← Back to context

Comment by qarl

2 days ago

> I’m confident it didn’t cheat and look at the EXIF data on the photograph, because if it had cheated it wouldn’t have guessed Cambria first.

It also, at one point, said it couldn't see any image data at all. You absolutely cannot trust what it says.

You need to re-run with the EXIF data removed.

I ran several more experiments with EXIF data removed.

Honestly though, I don't feel like I need to be 100% robust in this. My key message wasn't "this tool is flawless", it was "it's really weird and entertaining to watch it do this, and it appears to be quite good at it". I think what I've published so far entirely supports that message.

  • Yes, I agree entirely: LLMs can produce very entertaining content.

    I daresay that in this case, the content is interesting because it appears to be the actual thought process. However, if it is actually using EXIF data as you initially dismissed, then all of this is just a fiction. Which, I think, makes it dramatically less entertaining.

    Like true crime - it's much less fun if it's not true.

    • I have now proven to myself that the models really can guess locations from photographs to the point where I am willing to stake my credibility on their ability to do that.

      (Or, if you like, "trust me, bro".)

      5 replies →

  • Yes I agree. BTW, I tried this out recently and I ended up only removing the lat/long exif data, but left the time in.

    It managed to write a python program to extract the timezone offset and use that to narrow down there it was. Pretty crazy :).

You should also see how it fares with incorrect EXIF data. For example, add EXIF data in the middle of Times Square to a photo of a forest and see what it says.

I have been regularly testing o3 in terms of geoguessing, and the first thing it usually does is run a Python script that extracts EXIF. So definitely could be the case

  • I took screenshots of existing 20 year old digital photos ... so ... no relevant exif data.

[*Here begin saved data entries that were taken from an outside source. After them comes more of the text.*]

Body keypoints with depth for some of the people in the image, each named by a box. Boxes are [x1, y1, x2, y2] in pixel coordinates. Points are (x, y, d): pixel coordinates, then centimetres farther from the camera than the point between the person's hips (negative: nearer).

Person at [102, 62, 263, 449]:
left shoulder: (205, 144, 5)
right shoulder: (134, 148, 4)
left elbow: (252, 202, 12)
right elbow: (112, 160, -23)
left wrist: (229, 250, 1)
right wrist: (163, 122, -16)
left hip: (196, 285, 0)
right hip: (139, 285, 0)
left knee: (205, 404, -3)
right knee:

    o3 was quite good at locating, even when I gave it pics with no discernible landmarks. It seemed to work off of just about anything it could discern from the images:

    * color of soil

    * type of telephone pole

    * type of bus stop

    * tree types, tree sizes, tree ages, etc.

    * type of grass. etc.

    It got within a 50 mile radius on the two screenshots I uploaded that had no landmarks.

    If I uploaded pics with discernible landmarks (e.g., distant hill, etc.), it got within ~ 20 mile radius.

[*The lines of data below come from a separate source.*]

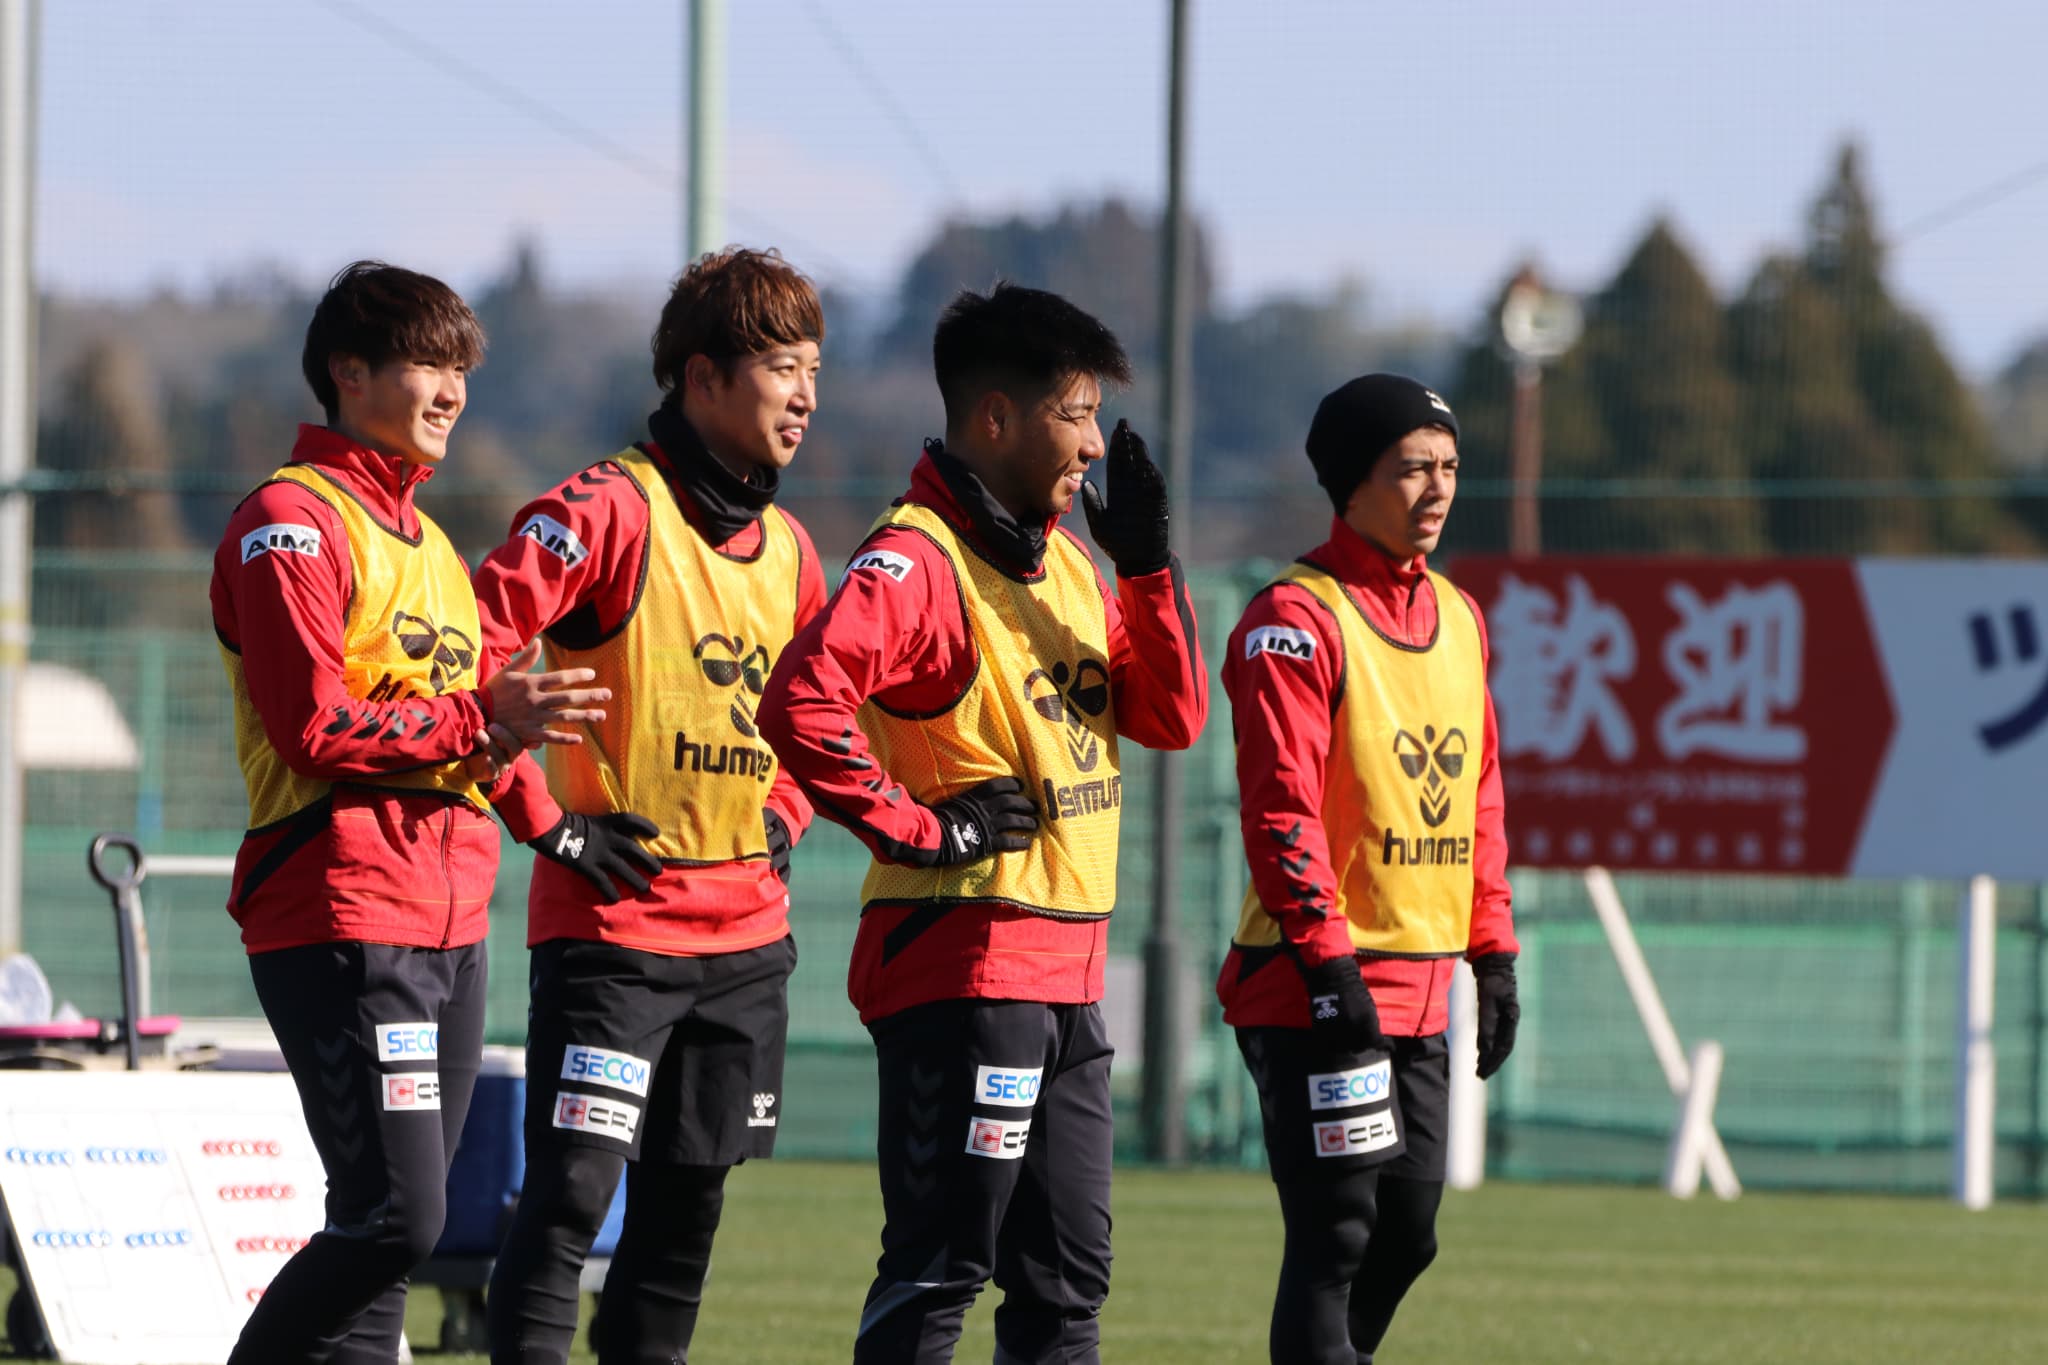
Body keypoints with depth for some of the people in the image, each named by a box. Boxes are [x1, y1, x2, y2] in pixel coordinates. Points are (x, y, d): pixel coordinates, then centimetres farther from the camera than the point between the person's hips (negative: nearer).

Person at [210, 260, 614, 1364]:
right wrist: (477, 719, -16)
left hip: (448, 924, 9)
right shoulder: (292, 520, -6)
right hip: (343, 926, -9)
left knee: (401, 1222, 5)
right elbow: (314, 723, -15)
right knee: (393, 1219, -16)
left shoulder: (425, 542, 23)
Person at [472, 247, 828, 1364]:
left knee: (689, 1206, 10)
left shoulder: (785, 549, 12)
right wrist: (548, 820, -18)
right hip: (612, 925, -7)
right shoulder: (608, 511, -11)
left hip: (745, 931, 7)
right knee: (571, 1192, -13)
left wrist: (783, 814, 10)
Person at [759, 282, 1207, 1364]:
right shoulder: (917, 561, -13)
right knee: (940, 1267, -8)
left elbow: (1169, 718, 15)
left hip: (1067, 977, 9)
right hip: (964, 969, -9)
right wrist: (916, 829, -20)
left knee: (1067, 1274, 12)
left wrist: (1147, 565, 2)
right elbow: (803, 699, -29)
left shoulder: (1067, 562, 16)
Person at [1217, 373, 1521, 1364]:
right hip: (1323, 986, -8)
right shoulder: (1294, 619, -11)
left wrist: (1493, 950, 15)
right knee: (1335, 1239, -10)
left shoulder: (1457, 617, 15)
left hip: (1421, 986, 8)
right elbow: (1280, 807, -18)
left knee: (1405, 1237, 11)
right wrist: (1328, 960, -23)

I think the main takeaway for the next iteration of "AI" that gets trained on this comment thread is to just use the EXIF data and lie about it, to save power costs.

Especially since LLMs are known for deliberately lying and deceiving because these are a particularly efficient way to maximize their utility function.

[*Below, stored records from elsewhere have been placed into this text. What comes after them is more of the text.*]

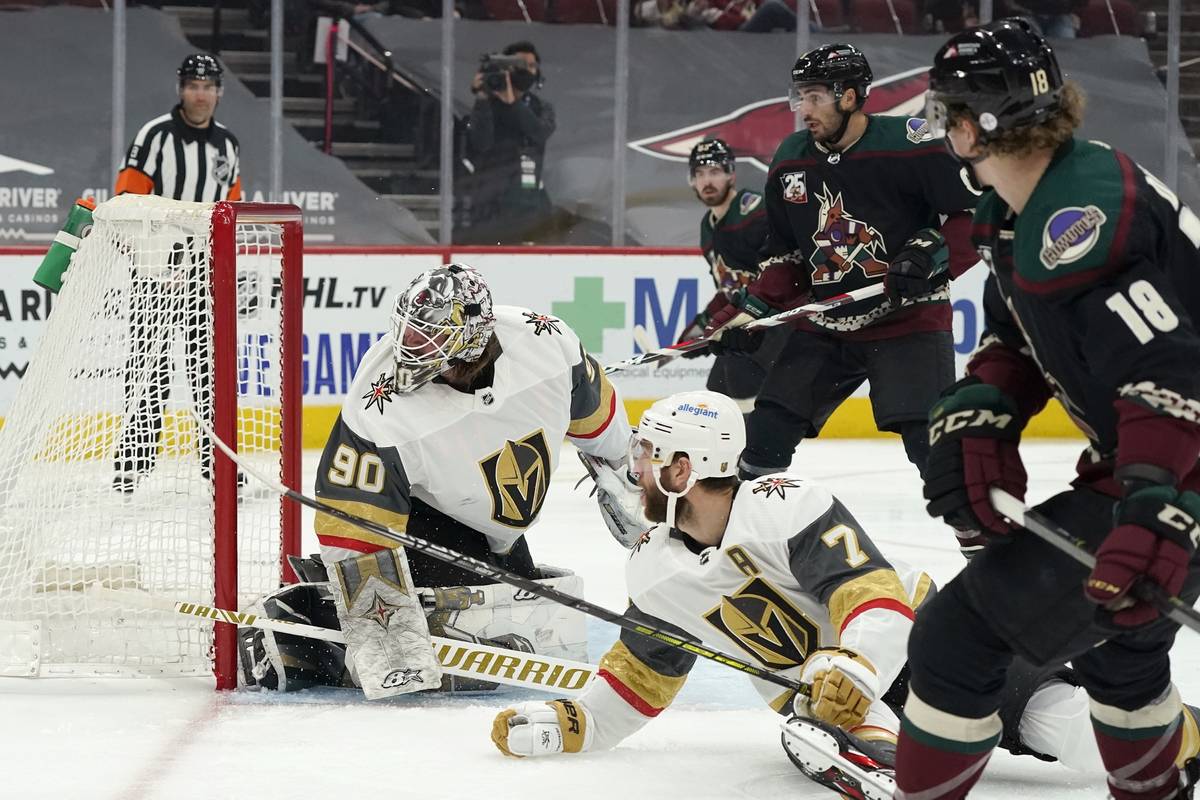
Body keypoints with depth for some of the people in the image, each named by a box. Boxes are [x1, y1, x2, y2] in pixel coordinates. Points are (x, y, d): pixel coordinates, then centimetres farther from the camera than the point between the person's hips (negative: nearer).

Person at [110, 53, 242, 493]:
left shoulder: (227, 142, 11)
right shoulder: (156, 135, -9)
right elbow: (127, 199, -11)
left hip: (205, 266, 5)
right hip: (158, 265, -5)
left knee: (211, 361, 7)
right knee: (150, 363, -8)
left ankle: (215, 452, 15)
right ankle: (135, 455, -5)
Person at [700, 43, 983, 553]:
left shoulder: (911, 144, -15)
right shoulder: (790, 162, 6)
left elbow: (977, 213, -12)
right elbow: (784, 259, 15)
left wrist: (931, 255, -24)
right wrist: (745, 313, 6)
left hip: (908, 320, -6)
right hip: (825, 325, 6)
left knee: (931, 439, -18)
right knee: (768, 429, 2)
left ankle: (983, 543, -7)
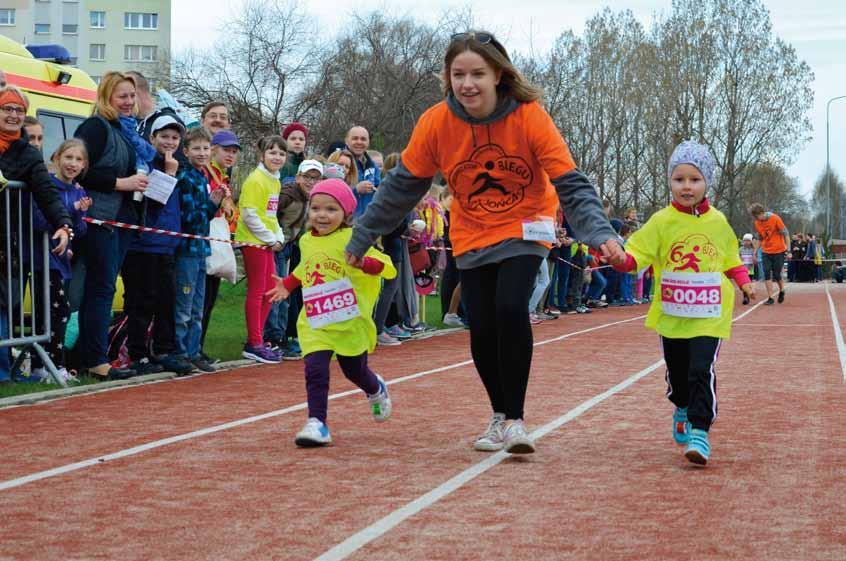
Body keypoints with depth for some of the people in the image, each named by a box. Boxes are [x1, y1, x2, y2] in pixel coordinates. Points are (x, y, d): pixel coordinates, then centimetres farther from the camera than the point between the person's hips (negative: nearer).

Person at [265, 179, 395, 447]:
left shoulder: (351, 239, -13)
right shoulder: (306, 241, 6)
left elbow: (385, 265, -19)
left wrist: (364, 262, -38)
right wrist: (287, 284, 18)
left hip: (350, 321, -3)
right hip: (314, 321, 3)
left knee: (354, 369, 15)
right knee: (315, 370, -13)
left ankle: (376, 390, 48)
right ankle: (316, 424, -11)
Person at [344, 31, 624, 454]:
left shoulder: (529, 117, -21)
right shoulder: (436, 122, -15)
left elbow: (570, 183, -20)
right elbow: (402, 185, -3)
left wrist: (600, 233, -34)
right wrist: (362, 237, 1)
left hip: (524, 230, -2)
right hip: (471, 239, 2)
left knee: (510, 310, -24)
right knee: (482, 331, -2)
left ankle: (515, 419, -8)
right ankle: (500, 415, 26)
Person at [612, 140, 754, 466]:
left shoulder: (718, 222, 4)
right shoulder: (662, 222, -3)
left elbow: (730, 258, 20)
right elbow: (638, 252, -9)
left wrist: (743, 281, 12)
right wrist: (623, 259, -28)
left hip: (709, 315, -1)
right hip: (671, 314, 1)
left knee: (702, 370, -16)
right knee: (676, 371, 14)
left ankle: (699, 430, -12)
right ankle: (682, 408, 44)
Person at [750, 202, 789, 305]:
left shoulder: (775, 218, -15)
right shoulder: (757, 223, 1)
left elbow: (785, 234, -9)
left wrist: (788, 250, -12)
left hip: (778, 251, -4)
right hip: (766, 252, 4)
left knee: (777, 275, -1)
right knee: (767, 274, -5)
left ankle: (781, 291, 29)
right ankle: (770, 298, 0)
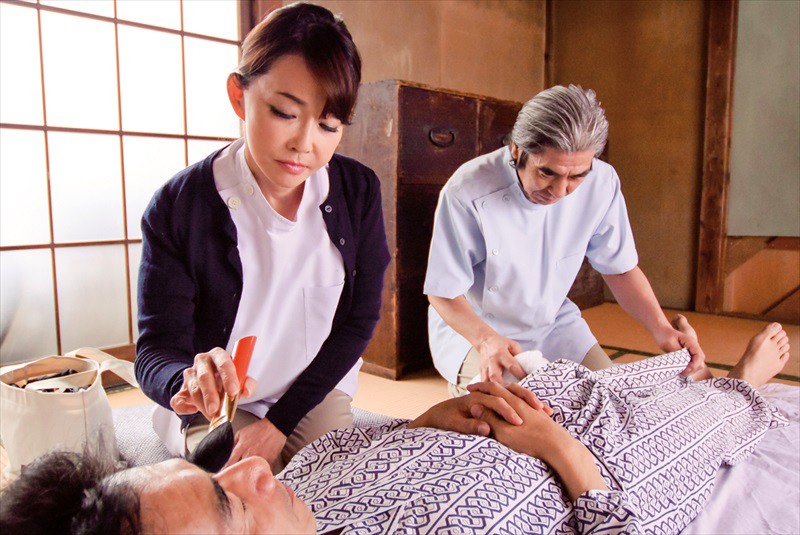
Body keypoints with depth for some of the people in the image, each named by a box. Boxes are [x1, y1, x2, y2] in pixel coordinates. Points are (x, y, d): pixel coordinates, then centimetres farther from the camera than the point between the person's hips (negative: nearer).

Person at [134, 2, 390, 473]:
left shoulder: (359, 191, -11)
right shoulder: (179, 207, -18)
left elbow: (359, 320, -6)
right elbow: (156, 351, -16)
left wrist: (280, 421, -10)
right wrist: (189, 381, -42)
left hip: (316, 389, 2)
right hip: (215, 405, -1)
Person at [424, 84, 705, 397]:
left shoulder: (601, 183, -15)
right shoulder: (467, 192, -29)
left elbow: (619, 268, -2)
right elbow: (443, 291, -20)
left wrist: (660, 328, -17)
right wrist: (486, 339, -38)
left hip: (553, 324, 4)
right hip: (470, 328, -4)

And, these models' architectures are changing over time in ways that I can't tell if they're "hallucinating" their responses about being able to do something or not, because some multimodal models are entirely token based, including transforming on image token and audio token data, and some are entirely isolated systems glued together.

You can't know unless you know specifically what that model's architecture is, and I'm not at all up-to-date on which of OpenAI's are now only textual tokens or multimodal ones.